“Se vuoi difendere i Btp, vota Sarkozy”, l’Europa del rigore contro Hollande

“Se vuoi difendere i Btp, vota Sarkozy”, l’Europa del rigore contro Hollande

Il secondo turno delle elezioni presidenziali francesi si avrà nei primi giorni di maggio. Perché mai sono così importanti per i mercati finanziari? In gioco abbiamo niente meno che il Fiscal Compact. Fiscal Compact può essere tradotto come “compattezza fiscale”, un’espressione che si contrappone a “dispersione fiscale”. La compattezza si manifesta nell’impossibilità che i debiti pubblici dei paesi dell’Euro possano andare ciascuno per proprio conto, creando una crisi comune – proprio quello che è avvenuto negli ultimi tempi. Non che in passato non ci fosse il Fiscal Compact. Era quello degli accordi Maastricht, di venti anni fa. Ma la compattezza fiscale di oggi è molto diversa, così come lo sono le sue implicazioni politiche.

Con il Fiscal Compact di oggi i debiti pubblici dell’euro-area debbono convergere diventando simili come percentuale del Pil (il 60%). Ciò avviene impedendo che possa formarsi del nuovo debito – ossia i bilanci pubblici debbono essere in pareggio – mentre la crescita dell’economia (il denominatore) riduce nel tempo il peso del debito pubblico (il numeratore). Se così andasse, i paesi dell’euro-area, mantenendo un deficit nullo, avrebbero un debito in rapporto al Pil che nel corso del tempo arriva al 60 per cento.

Anche con il Fiscal Compact di ieri (quello di Maastricht) i debiti pubblici dovevano convergere verso il 60%. Laddove però si assumeva che ci fosse nel lungo termine un tasso di crescita nominale dell’economia del 5% – un 3% di crescita reale e un 2% di inflazione.
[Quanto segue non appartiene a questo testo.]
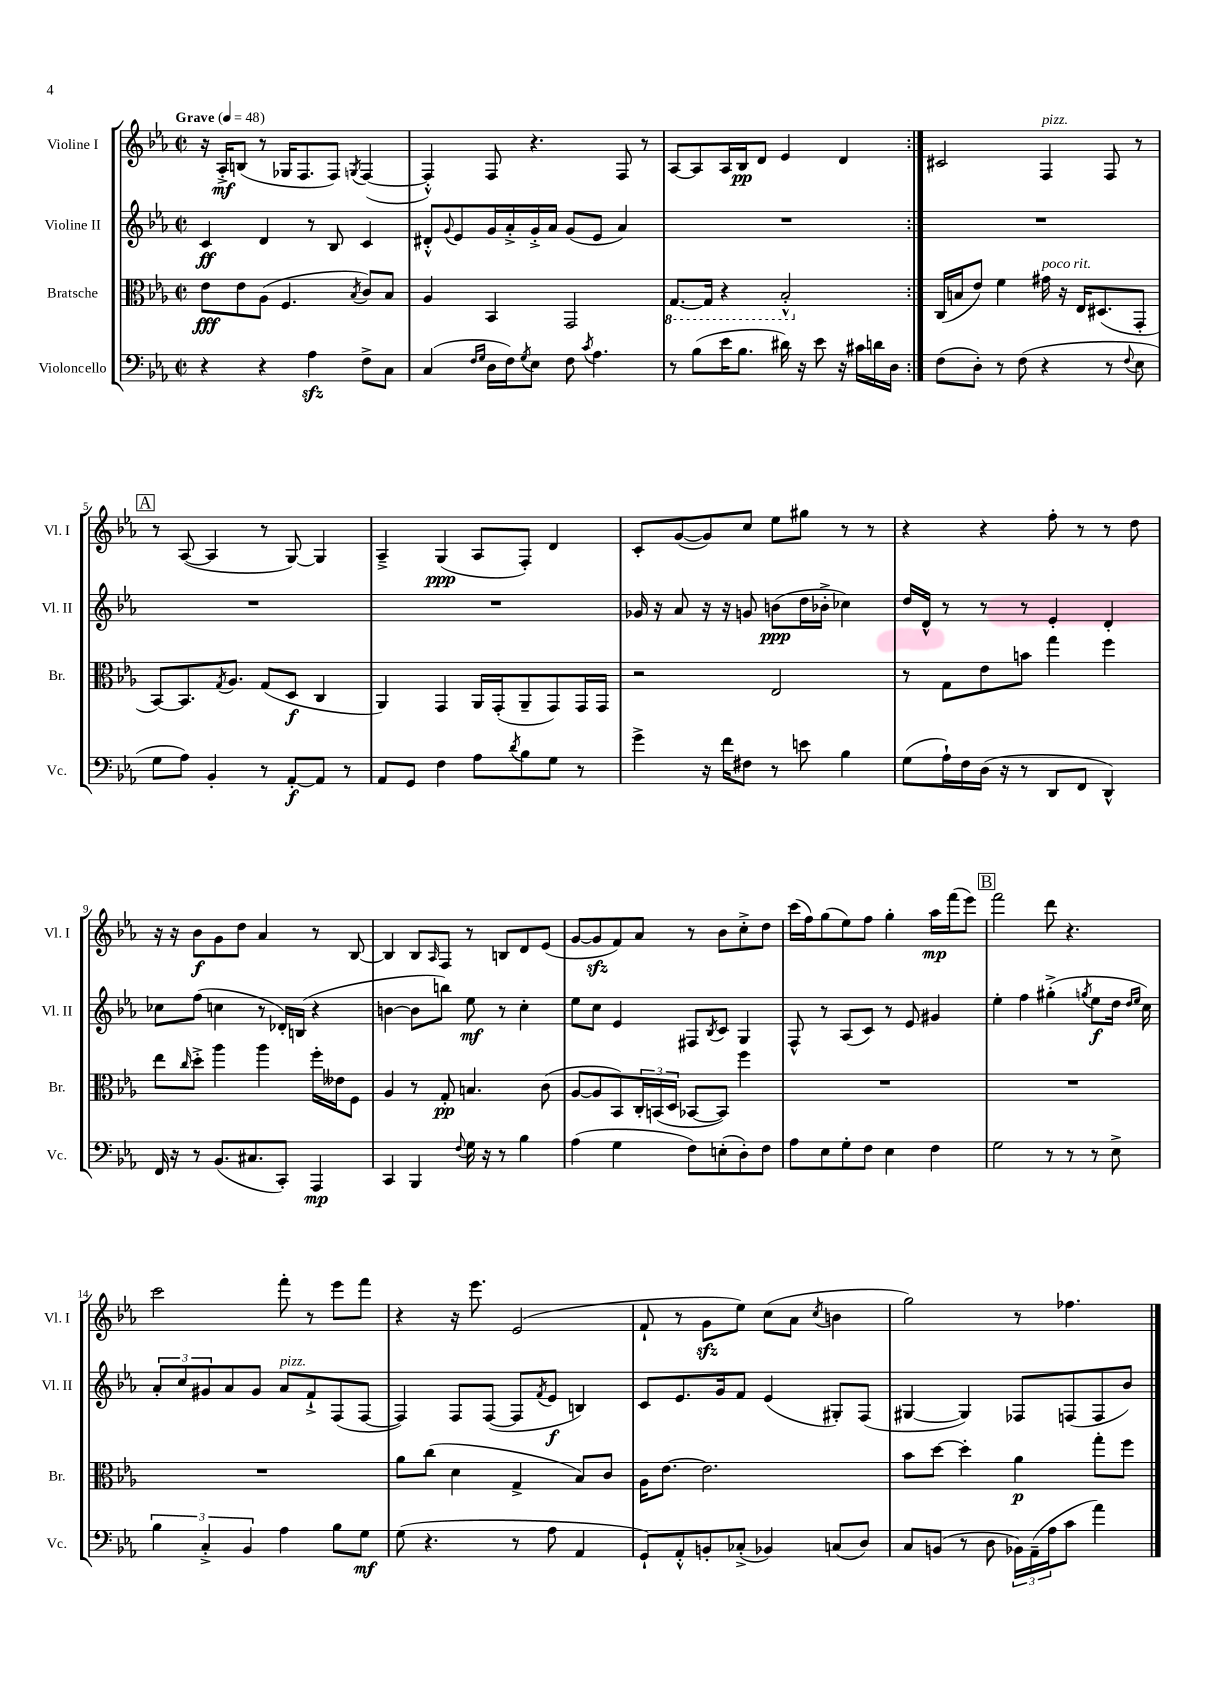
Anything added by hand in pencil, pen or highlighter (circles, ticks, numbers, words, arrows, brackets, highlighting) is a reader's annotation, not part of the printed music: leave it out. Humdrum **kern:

In questo caso, non si aveva un aumento del peso del debito pubblico con dei deficit che arrivavano fino al 5%. (Se il debito alimentato dal deficit cresceva del 5% – il numeratore – e l’economia cresceva del 5% – il denominatore – il rapporto debito/Pil restava, infatti, invariato). Perciò con dei deficit inferiori al 5% si aveva una riduzione tendenziale del debito. A seconda del debito di partenza, si potevano stabilire dei deficit che portavano alla convergenza del 60%. Ossia, tanto maggiore il debito, tanto minore il deficit obiettivo. Il deficit non era quindi sotto gli accordi di Maastricht un elemento di squilibrio, perché c’era crescita. L’importante era che il deficit non fosse superiore alla crescita.

Con Maastricht avevamo perciò un’Europa dell’euro che lieta convergeva verso valori simili di debito immersa nella crescita, mentre con il nuovo Fiscal Compact (il cui vero nome è Treaty on Stability, Coordination and Governance in the Economic and Monetary Union), firmato alla fine del gennaio scorso, l’Europa dell’euro tristemente converge verso valori simili di debito con o senza crescita. La differenza non è da poco. Convergere verso un valore comune di debito/Pil potendo avere dei deficit, purché non superiori al 5%, è una cosa, convergere con dei deficit pari a zero è letteralmente un’altra. I conti pubblici, nel secondo caso debbono essere “strizzati”. Il punto non è meramente contabile, ma eminentemente politico.

Il Fiscal Compact di oggi possiamo definirlo come una sorta di “contrazione espansiva”. I deficit pubblici sono ridotti fino ad annullarli. Da una parte cade la domanda per effetto della contrazione fiscale, dall’altra (questa è l’aspettativa) la domanda potrebbe crescere, perché torna la fiducia nella tenuta del sistema. Nel breve termine avremo una contrazione (a meno che torni la fiducia), nel più lungo termine avremo un debito pubblico sotto controllo.

Il programma di Francois Hollande è l’opposto di quanto appena detto. Il candidato socialista alle presidenziali chiede che ci sia un deficit minimo (il 3%) per poter agire. Suppone – per far “girare” il suo programma – che ci sia una crescita reale (intorno al 2%) che lenisca la crescita del debito. Chiede un maggior intervento pubblico che però non incide sul deficit, perché alle maggiori spese corrispondono delle maggiori imposte. Insomma, un programma molto vicino agli accordi e allo spirito di Maastricht, quando c’era crescita e i debiti pubblici non erano un problema, e non all’accordo del gennaio scorso, deciso con i debiti pubblici che sono un problema e in assenza di crescita. Perciò chi pensa che l’Europa dell’euro possa essere messa in salvo solo con la “contrazione espansiva” teme Hollande.